The condition – known as postprandial hypotension – can result in sufferers fainting soon after they’ve eaten, which increases their risk of injury. This is of particular concern for older patients, who are more likely to require hospitalisation after a fall.
A new study involving researchers and clinicians from the University of Adelaide and Royal Adelaide Hospital is investigating this problem in sufferers of Parkinson’s disease.
Speaking in the lead up to World Parkinson’s Day (Thursday 11 April), study leader Professor Karen Jones says it is still not well understood why many sufferers of Parkinson’s experience such a major fall in blood pressure after eating.
“Postprandial hypotension is poorly understood by the medical profession, and there is low awareness of the condition among general practitioners and in the community. It is distinct from a fall in blood pressure that occurs with standing, and there is no effective treatment,” says Professor Jones, from the University of Adelaide’s School of Medicine and the Royal Adelaide Hospital’s Endocrine and Metabolic Unit.
“The research we’re conducting will help us better understand the mechanisms involved in postprandial hypotension, so we hope it will be of great benefit to sufferers of Parkinson’s and other diseases that are complicated by this problem.”
The study is being conducted by School of Medicine PhD student Laurence Trahair, who is specifically looking at the relationship between gastric emptying and blood pressure.

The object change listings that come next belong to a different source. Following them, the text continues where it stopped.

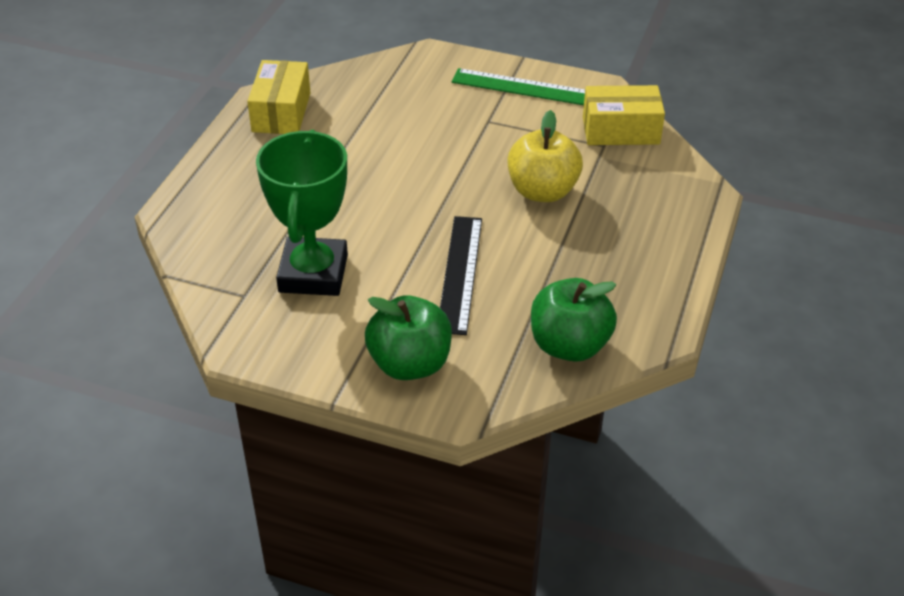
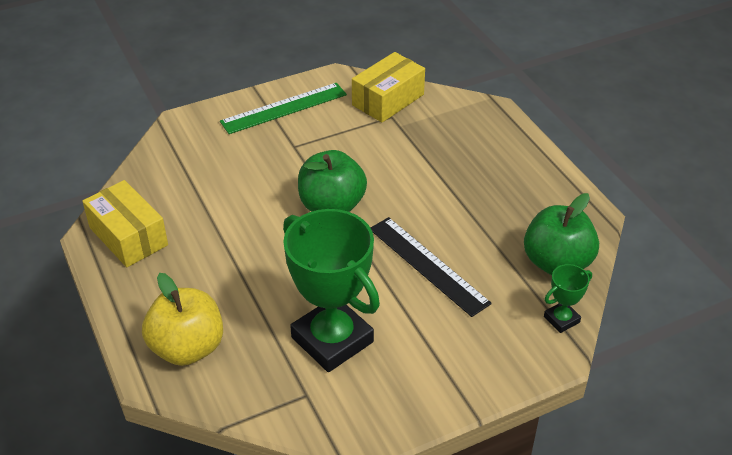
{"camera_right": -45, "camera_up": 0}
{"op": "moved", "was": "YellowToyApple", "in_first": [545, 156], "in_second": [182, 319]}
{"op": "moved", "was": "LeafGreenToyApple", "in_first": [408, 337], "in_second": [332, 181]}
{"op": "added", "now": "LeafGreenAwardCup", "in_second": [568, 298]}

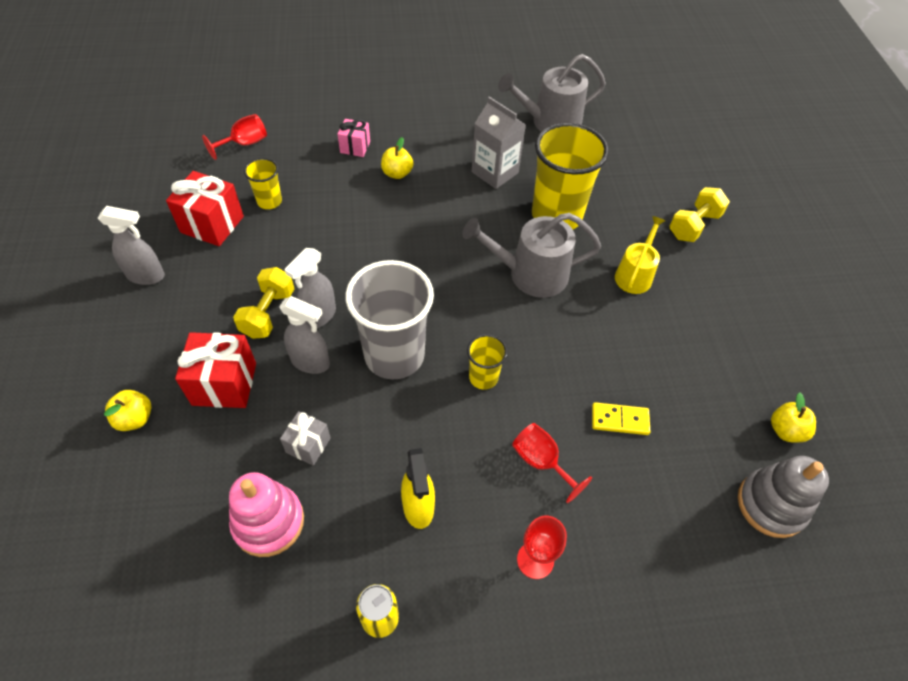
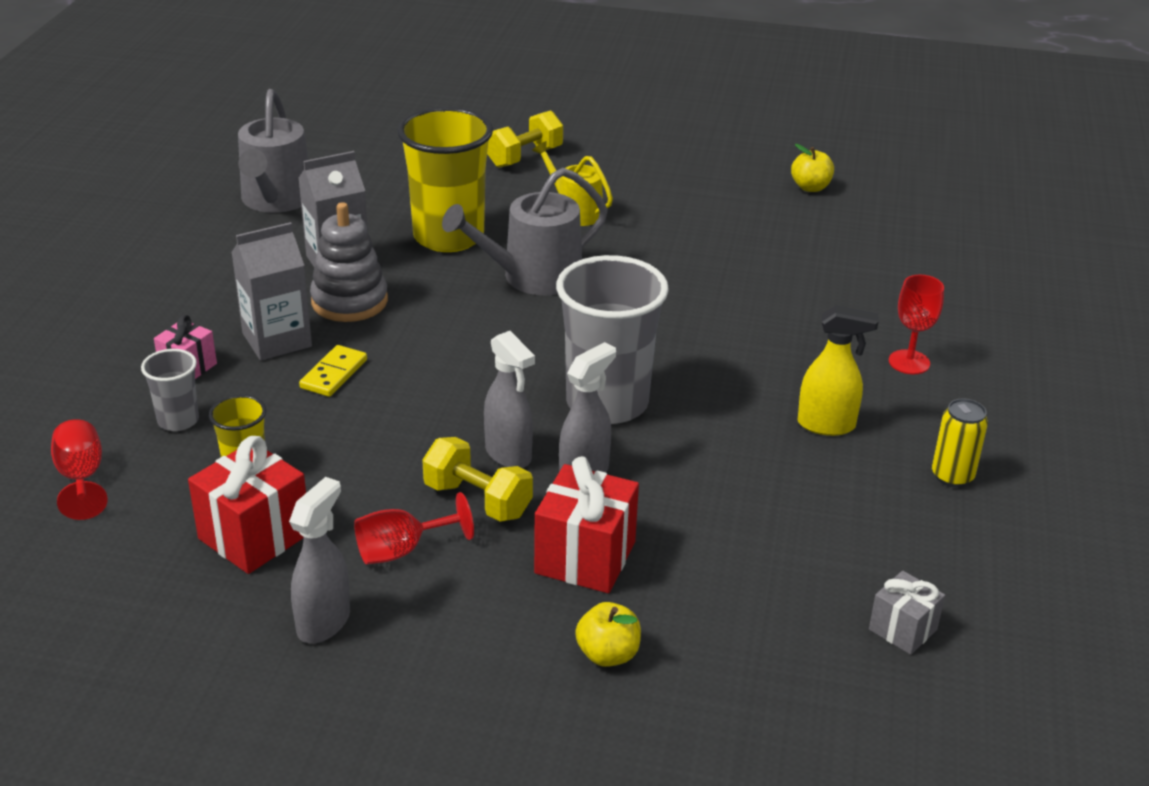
{"camera_right": -70, "camera_up": -20}
{"op": "added", "now": "GrayBeaker", "in_second": [170, 390]}
{"op": "replaced", "was": "YellowToyApple", "now": "GrayMilkCarton", "in_first": [397, 158], "in_second": [271, 291]}
{"op": "moved", "was": "YellowDominoPiece", "in_first": [621, 418], "in_second": [333, 371]}
{"op": "moved", "was": "GrayStackingToy", "in_first": [783, 497], "in_second": [349, 262]}
{"op": "moved", "was": "CrimsonChalice", "in_first": [552, 463], "in_second": [414, 528]}
{"op": "turned", "was": "GrayWateringPot", "in_first": [531, 255], "in_second": [525, 231], "clockwise": 45}
{"op": "turned", "was": "YellowDumbbell", "in_first": [699, 214], "in_second": [525, 139], "clockwise": 75}
{"op": "moved", "was": "GrayWrappedGift", "in_first": [305, 438], "in_second": [907, 613]}
{"op": "removed", "was": "RosePinkStackingToy", "in_first": [266, 514]}
{"op": "removed", "was": "YellowBeaker", "in_first": [487, 362]}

“How quickly the stomach empties food into the intestine, and the changes this produces in intestinal blood flow, may be the key to better understanding why marked falls in blood pressure after a meal occur in these patients,” Mr Trahair says.
“Abnormal rates of gastric emptying – either too fast or too slow – can be triggered by a range of causes, including medication commonly used to treat Parkinson’s disease, so a better understanding of the rate of gastric emptying in these patients will be important for this study.
“Up to 50% of Parkinson’s sufferers are believed to experience postprandial hypotension, so our research could potentially help a large number of people.”
This research is being conducted in collaboration with Associate Professor Thomas Kimber, neurologist at the Royal Adelaide Hospital, and is supported by a grant from the Royal Adelaide Hospital Research Fund.